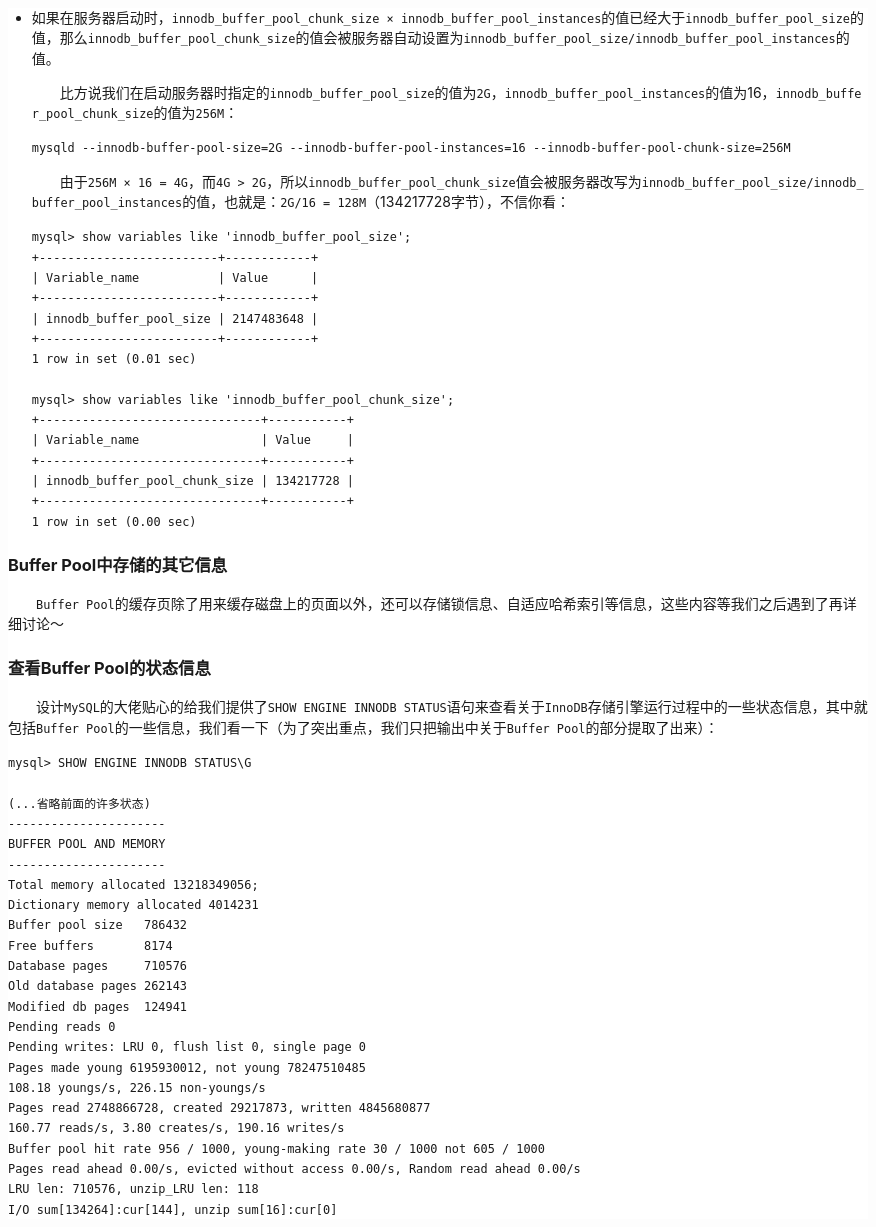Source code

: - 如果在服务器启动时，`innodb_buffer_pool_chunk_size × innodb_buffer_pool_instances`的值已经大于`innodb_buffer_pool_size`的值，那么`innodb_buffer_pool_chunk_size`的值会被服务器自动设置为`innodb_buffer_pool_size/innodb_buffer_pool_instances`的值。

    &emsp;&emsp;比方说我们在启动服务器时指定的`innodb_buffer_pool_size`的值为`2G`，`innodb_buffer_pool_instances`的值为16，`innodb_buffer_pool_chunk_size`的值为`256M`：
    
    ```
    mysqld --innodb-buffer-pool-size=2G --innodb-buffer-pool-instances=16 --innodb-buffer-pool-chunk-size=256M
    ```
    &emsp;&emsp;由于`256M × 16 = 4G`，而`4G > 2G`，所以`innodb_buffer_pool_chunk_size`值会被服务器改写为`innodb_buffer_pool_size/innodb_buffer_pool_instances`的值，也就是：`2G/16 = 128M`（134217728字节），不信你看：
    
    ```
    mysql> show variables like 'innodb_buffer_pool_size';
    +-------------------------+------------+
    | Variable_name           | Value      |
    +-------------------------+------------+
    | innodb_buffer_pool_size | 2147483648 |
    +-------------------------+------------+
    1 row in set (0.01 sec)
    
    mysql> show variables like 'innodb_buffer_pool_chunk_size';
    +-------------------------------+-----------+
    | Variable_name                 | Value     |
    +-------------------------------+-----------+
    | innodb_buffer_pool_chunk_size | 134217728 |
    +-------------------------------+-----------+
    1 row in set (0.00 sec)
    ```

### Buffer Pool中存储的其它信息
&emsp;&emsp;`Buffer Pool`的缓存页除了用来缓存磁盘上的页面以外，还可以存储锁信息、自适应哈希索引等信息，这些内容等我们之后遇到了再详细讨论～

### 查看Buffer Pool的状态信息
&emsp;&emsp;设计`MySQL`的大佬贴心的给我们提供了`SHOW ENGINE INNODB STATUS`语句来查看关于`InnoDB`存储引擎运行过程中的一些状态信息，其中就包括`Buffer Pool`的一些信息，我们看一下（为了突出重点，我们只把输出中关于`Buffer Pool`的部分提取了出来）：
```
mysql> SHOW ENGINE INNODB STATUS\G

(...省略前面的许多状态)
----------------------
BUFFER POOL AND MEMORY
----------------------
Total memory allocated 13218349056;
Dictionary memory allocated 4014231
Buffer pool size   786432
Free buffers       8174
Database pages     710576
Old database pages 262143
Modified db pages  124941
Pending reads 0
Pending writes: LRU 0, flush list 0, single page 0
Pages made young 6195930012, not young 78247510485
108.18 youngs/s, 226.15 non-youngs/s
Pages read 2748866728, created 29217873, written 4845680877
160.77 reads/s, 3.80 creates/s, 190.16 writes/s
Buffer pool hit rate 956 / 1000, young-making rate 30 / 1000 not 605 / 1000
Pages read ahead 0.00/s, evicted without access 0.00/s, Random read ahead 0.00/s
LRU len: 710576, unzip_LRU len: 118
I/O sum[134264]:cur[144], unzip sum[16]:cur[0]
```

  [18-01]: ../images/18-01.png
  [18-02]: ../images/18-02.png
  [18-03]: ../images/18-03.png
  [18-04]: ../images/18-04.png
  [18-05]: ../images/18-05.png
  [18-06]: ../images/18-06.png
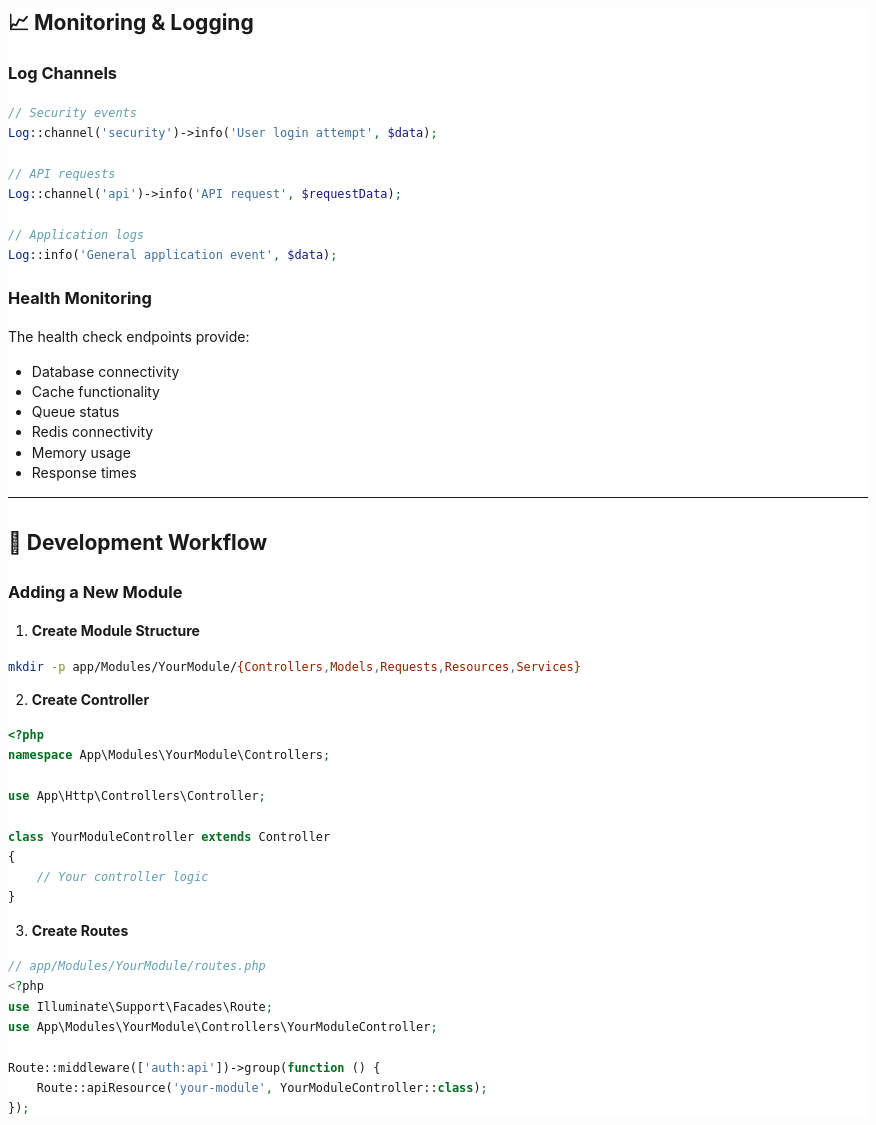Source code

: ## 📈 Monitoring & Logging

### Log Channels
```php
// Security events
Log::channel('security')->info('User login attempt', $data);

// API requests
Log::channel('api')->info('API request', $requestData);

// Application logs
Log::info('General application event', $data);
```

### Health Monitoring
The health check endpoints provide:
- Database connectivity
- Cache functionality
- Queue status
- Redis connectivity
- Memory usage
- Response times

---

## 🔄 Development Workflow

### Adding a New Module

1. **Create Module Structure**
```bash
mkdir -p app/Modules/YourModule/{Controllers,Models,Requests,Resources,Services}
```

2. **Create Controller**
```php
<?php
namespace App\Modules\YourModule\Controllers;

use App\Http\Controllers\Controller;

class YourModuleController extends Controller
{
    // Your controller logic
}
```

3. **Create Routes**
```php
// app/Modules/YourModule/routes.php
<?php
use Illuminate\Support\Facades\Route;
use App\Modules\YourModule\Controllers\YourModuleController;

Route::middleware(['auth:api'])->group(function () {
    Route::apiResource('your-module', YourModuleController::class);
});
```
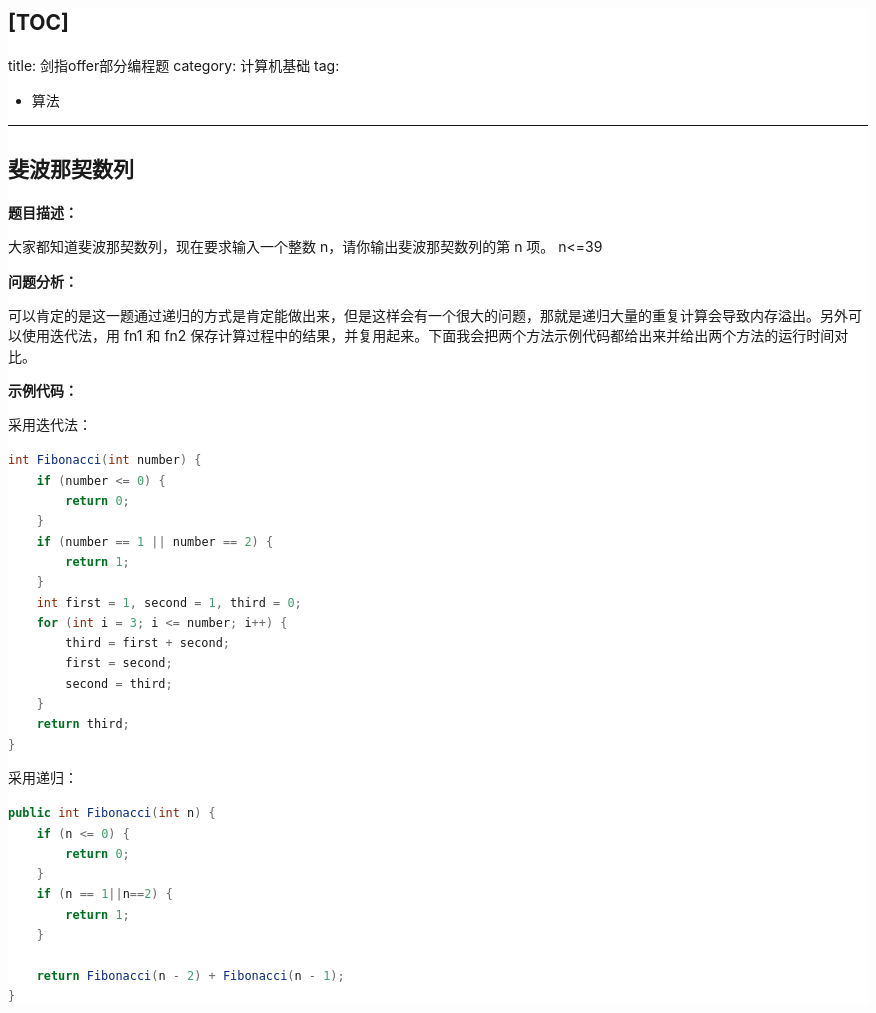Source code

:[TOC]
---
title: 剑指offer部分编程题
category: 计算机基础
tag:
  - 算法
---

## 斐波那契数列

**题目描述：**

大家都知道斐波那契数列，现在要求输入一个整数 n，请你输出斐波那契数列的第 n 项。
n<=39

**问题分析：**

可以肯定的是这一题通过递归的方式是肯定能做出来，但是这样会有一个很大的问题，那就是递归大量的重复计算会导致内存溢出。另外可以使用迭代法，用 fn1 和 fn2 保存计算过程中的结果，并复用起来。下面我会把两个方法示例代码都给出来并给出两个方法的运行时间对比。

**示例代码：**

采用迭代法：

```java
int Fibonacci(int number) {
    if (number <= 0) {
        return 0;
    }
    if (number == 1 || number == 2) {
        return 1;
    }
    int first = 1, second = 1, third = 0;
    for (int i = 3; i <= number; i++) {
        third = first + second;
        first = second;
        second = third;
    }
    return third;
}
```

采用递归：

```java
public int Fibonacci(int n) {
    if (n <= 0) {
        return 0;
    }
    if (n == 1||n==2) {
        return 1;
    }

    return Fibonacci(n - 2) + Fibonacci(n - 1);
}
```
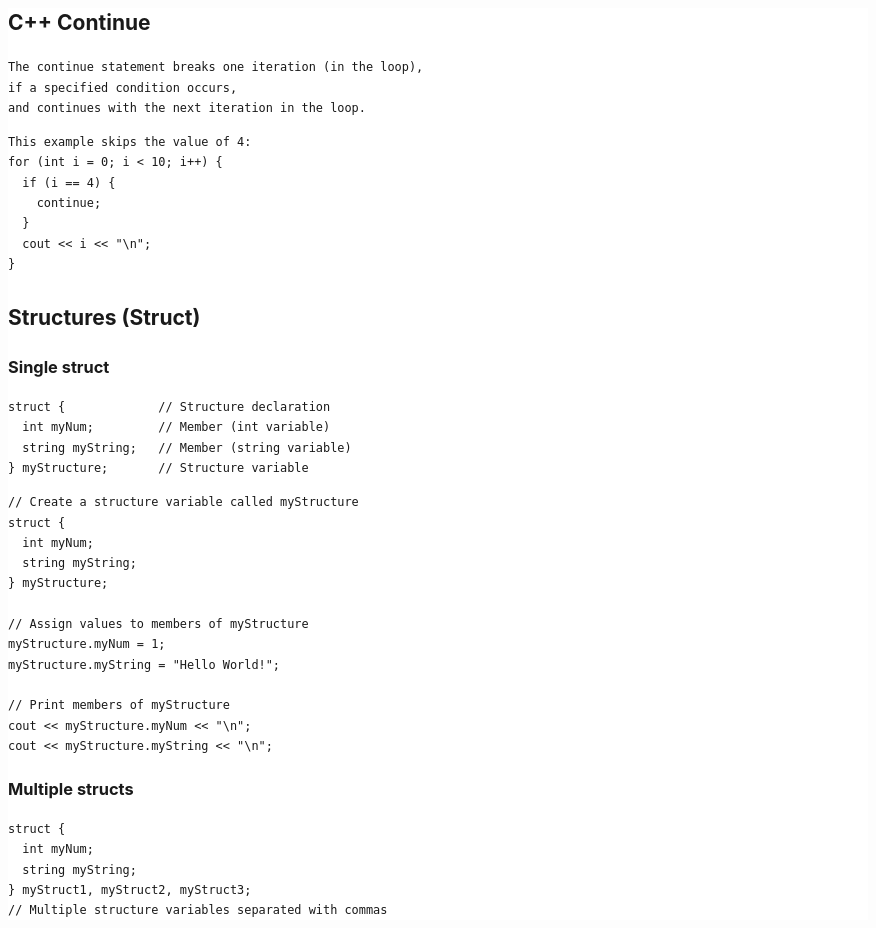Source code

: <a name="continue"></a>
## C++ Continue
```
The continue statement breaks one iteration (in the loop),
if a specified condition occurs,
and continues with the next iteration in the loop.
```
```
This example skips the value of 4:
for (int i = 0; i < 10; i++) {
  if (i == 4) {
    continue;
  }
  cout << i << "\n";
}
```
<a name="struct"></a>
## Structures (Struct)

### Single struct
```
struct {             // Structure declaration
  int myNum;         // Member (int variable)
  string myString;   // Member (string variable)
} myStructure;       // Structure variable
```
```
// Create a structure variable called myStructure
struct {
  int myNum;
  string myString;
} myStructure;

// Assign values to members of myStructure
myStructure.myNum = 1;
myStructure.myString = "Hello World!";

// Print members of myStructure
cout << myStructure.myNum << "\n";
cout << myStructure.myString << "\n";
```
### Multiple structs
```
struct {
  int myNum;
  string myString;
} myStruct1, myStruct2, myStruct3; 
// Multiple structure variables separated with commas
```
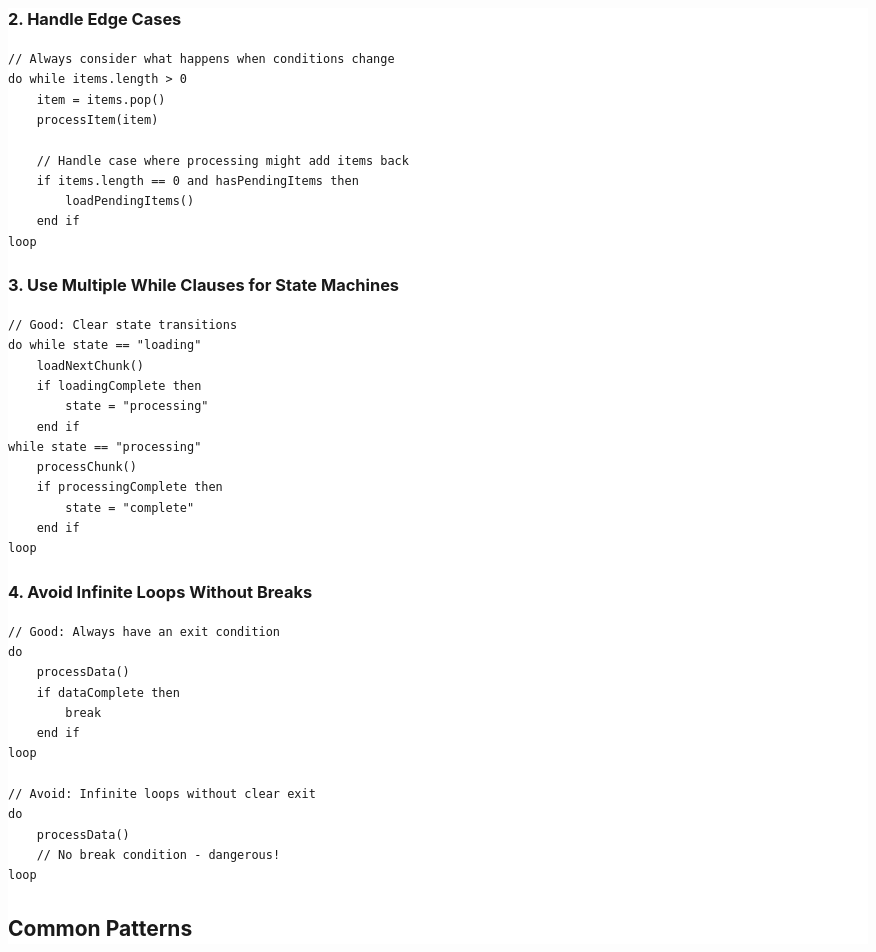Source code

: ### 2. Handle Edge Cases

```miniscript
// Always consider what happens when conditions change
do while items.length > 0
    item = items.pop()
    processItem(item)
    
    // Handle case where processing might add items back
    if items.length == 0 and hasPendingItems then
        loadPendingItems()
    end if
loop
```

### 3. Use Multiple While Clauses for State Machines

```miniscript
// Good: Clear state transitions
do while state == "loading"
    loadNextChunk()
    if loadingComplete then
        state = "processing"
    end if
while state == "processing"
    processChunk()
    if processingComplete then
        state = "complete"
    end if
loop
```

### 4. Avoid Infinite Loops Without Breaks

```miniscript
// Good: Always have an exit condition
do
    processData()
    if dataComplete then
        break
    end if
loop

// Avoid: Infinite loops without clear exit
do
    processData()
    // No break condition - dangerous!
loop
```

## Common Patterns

## TASK STATEMENT
The answer must be a single number: how many lines in the data contain the string "length"?

## SOLVED PROBLEM
2